At heart of the controversy is CMS’s decision not include hospital outreach labs as “applicable labs” when calculating market rates. Since these and other excluded labs generally command higher rates than freestanding labs, their exclusion from the calculation artificially skewed lab prices downward. CMS brushed industry objections aside, leading to a lawsuit that’s still pending in federal court.
The OIG’s role is to review how CMS implemented the new PAMA system. The new OIG report is not only lacking in criticism but highly commendatory of CMS’ efforts. They were able to cut rates for 75% of tests and save Medicare $670 million in 2018, the OIG gushes.
The concern that CMS didn’t play fair in achieving this result gets glossed over. Sure, the new pricing data sample size was smaller than it should have been, the report acknowledges. “Some labs reported difficulty in interpreting the reporting requirements,” it blithely explains. But it was the next sentence that really ticked off the industry. “CMS modeling demonstrated that increased reporting from more labs would not have had a meaningful effect on 2018 payment rates.

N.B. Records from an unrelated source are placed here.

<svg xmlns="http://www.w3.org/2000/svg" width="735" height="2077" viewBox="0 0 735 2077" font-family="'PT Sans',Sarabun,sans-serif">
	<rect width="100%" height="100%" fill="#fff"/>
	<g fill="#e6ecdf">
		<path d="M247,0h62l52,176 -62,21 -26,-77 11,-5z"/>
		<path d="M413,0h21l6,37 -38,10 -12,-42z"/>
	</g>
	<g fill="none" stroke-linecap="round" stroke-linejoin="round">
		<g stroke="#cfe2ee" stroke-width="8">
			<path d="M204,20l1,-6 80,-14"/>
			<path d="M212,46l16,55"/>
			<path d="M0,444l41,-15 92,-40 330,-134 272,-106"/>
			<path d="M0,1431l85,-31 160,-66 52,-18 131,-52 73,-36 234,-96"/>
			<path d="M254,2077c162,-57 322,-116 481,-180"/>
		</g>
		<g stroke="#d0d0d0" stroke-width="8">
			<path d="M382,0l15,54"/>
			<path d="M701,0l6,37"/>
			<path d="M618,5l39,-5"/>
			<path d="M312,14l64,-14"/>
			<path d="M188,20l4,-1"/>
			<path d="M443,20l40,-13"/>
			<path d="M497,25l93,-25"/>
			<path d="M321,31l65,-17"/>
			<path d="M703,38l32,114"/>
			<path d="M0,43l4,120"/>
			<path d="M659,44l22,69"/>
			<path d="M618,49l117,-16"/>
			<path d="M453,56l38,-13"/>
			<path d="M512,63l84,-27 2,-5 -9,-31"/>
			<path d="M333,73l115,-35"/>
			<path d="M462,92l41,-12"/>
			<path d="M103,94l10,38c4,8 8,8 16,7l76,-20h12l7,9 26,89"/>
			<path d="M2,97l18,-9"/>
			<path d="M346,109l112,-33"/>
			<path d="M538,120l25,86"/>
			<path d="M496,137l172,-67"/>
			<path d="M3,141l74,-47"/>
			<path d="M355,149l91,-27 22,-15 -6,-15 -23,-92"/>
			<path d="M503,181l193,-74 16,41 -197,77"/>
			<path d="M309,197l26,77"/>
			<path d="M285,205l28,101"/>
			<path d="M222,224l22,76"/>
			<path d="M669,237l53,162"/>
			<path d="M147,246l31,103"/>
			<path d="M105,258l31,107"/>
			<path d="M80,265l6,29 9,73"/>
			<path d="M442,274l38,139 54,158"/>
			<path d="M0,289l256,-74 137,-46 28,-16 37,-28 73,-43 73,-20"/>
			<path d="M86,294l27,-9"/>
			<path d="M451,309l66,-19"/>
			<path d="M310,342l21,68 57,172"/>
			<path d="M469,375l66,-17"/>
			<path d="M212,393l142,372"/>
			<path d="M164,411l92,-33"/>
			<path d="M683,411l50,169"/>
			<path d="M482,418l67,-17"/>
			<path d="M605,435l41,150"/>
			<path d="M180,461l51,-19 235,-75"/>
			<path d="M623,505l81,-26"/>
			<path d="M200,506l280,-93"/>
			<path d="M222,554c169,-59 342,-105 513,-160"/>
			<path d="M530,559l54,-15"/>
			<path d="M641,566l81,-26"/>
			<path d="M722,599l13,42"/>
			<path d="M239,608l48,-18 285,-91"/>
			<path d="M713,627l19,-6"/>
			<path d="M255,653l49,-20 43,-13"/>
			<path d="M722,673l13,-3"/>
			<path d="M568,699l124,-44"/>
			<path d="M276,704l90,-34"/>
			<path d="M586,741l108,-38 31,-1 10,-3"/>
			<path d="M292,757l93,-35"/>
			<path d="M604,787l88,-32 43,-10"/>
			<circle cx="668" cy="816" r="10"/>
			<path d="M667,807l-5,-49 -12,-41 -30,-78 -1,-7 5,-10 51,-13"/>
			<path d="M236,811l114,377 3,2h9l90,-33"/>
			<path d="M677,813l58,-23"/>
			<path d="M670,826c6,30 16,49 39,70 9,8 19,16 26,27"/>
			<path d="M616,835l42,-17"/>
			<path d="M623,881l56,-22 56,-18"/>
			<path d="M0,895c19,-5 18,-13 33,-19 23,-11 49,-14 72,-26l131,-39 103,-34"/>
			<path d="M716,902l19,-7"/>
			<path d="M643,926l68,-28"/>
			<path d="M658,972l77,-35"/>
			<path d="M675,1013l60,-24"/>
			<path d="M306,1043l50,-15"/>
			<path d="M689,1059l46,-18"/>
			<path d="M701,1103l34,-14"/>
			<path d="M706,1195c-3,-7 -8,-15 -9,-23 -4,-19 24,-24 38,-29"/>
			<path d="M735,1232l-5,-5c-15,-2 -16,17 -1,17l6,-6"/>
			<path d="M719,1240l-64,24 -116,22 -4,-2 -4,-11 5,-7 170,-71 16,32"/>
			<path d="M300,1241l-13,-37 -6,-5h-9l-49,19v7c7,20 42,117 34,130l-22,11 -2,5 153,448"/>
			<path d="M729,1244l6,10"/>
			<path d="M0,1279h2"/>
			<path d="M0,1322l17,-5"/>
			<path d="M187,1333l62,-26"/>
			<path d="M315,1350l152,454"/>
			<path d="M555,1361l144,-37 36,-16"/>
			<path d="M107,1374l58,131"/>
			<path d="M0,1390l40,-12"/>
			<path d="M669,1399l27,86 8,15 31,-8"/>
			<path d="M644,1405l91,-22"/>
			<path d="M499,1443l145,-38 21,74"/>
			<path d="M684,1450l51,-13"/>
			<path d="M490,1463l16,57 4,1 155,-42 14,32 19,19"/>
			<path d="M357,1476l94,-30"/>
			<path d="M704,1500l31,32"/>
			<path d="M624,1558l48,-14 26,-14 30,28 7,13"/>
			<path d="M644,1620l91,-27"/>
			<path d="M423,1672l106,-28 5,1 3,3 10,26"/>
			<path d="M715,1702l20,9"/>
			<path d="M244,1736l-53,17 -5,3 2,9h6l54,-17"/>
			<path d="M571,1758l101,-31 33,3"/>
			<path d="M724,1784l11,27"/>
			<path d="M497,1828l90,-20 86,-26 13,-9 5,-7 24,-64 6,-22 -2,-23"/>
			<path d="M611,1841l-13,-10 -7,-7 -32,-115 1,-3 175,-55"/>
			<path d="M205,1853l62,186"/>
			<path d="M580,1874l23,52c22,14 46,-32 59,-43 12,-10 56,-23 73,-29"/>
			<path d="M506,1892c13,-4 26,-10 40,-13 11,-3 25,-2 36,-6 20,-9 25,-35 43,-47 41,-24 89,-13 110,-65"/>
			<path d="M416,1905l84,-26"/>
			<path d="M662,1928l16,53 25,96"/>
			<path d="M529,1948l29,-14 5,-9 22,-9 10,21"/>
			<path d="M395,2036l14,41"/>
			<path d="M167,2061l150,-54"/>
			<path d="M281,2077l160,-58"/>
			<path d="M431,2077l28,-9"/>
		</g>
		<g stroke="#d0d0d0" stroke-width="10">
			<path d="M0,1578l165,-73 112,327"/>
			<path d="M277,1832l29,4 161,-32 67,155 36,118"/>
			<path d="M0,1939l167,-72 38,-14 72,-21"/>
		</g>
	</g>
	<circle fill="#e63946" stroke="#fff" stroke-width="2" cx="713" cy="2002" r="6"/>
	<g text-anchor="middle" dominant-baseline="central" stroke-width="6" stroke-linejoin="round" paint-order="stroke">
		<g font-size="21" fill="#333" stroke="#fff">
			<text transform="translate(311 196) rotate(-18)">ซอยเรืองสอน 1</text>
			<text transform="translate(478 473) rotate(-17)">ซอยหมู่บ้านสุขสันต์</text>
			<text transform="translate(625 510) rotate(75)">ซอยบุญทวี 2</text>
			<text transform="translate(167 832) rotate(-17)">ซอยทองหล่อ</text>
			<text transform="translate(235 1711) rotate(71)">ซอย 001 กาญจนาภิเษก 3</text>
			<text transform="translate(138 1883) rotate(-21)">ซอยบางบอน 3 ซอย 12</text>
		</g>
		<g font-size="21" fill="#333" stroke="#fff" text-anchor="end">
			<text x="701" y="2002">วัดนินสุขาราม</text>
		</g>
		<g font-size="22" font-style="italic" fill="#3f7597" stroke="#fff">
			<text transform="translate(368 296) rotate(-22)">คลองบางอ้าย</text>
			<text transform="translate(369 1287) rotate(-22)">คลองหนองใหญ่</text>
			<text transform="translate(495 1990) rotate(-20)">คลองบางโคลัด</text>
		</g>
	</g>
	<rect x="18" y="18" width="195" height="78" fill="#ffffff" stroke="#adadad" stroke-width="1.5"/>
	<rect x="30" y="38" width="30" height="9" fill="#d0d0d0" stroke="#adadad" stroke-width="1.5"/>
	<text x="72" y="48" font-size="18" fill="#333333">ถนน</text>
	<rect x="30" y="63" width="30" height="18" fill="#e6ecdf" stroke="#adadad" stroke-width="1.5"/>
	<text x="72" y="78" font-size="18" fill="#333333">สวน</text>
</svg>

Needless to say, the industry wasn’t impressed. The American Clinical Laboratory Association (ACLA), which is plaintiff in the federal lawsuit challenging CMS’ implementation of PAMA, took the lead in criticizing the report. “Today’s OIG report skirts the central issue: that HHS deliberately chose to ignore Congressional intent in its implementation of PAMA – cherry-picking data from fewer than 1% of labs,” according to ACLA President Julie Khan. “Any analysis by OIG that fails to recognize that fact does a disservice to Congress and to the millions of seniors who depend on access to lab testing through Medicare.”
Signs of Hope?
Although the sides are likely to remain firmly entrenched until the federal court weighs in, there are also subtle signs of accommodation from CMS. In its proposed 2019 Part B Physician Fee Schedule of July 12 CMS calls for public comments on “alternative approaches for defining an applicable laboratory, for example, using the Form CMS 1450 14x bill type or CLIA certificate number.” While not the paradigm shift demanded by CLIA—the request suggests that CMS is interested not in expanding the applicable lab tent so much as modifying the low expenditure threshold for labs already included—this is the first sign of any kind from CMS indicating flexibility on the PAMA formula.